# What is required
Copy out the lines of the data below word for word, beginning with the line that contains "MERAK ETTİĞİNİZ ŞEYLERİ BURADAN ARAYIN" and continuing through the line that contains "Etimesgut nakliyat", including both of those lines.

══ Material supplied

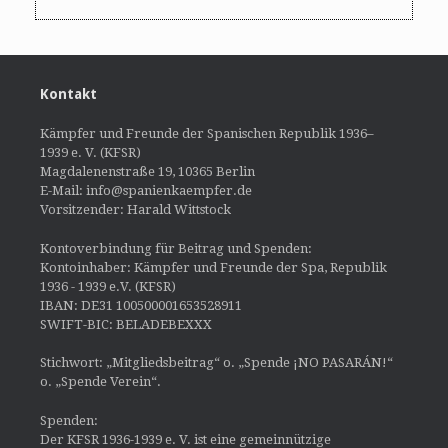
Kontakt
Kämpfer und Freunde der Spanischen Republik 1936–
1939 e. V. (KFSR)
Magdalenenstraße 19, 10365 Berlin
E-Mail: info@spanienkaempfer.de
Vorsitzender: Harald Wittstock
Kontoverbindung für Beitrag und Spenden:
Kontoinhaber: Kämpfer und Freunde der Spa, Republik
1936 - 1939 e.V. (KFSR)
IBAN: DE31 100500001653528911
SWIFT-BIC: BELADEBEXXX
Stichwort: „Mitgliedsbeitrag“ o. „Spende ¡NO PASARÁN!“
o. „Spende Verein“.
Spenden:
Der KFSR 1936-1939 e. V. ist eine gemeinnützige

════
══ Material supplied

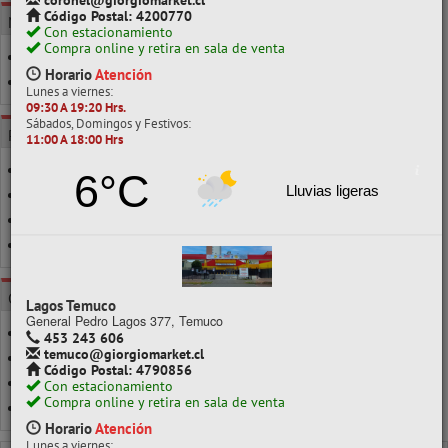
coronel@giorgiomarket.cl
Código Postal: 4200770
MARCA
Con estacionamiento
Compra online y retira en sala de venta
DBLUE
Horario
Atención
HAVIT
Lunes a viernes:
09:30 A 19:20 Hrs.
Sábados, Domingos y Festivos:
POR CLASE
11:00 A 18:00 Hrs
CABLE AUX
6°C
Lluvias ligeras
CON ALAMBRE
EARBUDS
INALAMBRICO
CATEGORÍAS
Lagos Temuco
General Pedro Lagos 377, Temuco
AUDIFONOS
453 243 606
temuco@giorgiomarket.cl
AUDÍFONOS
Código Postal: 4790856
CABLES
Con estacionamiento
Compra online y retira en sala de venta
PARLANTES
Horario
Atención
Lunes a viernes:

════
══ Material supplied

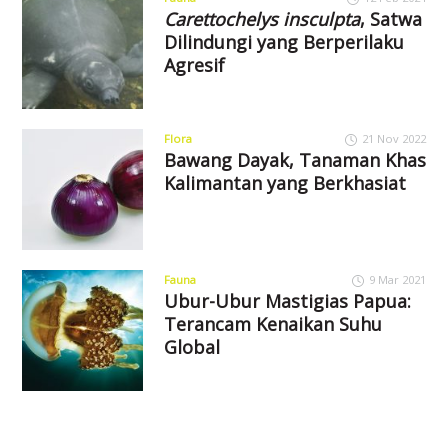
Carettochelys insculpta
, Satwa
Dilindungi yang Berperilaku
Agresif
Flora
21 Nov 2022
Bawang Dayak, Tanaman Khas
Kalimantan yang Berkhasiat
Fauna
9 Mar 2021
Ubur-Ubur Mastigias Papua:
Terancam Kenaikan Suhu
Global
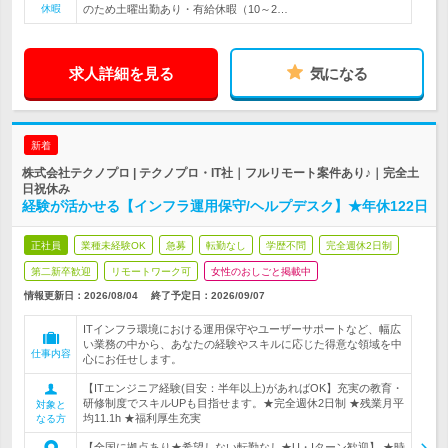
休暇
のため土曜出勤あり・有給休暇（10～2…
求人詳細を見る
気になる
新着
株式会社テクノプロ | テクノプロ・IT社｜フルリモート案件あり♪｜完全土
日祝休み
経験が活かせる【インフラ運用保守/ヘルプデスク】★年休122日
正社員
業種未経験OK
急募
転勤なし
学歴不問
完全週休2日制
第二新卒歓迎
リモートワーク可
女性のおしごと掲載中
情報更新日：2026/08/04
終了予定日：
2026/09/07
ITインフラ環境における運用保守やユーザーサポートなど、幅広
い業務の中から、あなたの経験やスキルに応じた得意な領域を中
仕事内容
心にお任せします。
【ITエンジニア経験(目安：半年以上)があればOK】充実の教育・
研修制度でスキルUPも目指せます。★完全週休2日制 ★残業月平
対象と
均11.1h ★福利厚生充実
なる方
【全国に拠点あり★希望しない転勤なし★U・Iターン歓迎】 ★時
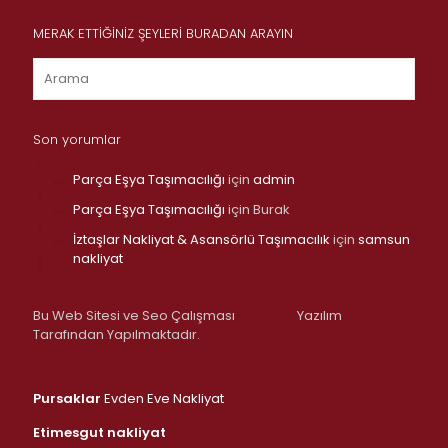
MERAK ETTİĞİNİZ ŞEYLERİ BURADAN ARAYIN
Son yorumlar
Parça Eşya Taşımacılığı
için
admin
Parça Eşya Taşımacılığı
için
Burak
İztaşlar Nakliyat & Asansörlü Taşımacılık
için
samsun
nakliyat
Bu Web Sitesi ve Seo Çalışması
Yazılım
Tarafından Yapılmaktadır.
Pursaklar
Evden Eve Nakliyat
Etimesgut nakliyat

════

# Answer box
MERAK ETTİĞİNİZ ŞEYLERİ BURADAN ARAYIN
Son yorumlar
Parça Eşya Taşımacılığı
için
admin
Parça Eşya Taşımacılığı
için
Burak
İztaşlar Nakliyat & Asansörlü Taşımacılık
için
samsun
nakliyat
Bu Web Sitesi ve Seo Çalışması
Yazılım
Tarafından Yapılmaktadır.
Pursaklar
Evden Eve Nakliyat
Etimesgut nakliyat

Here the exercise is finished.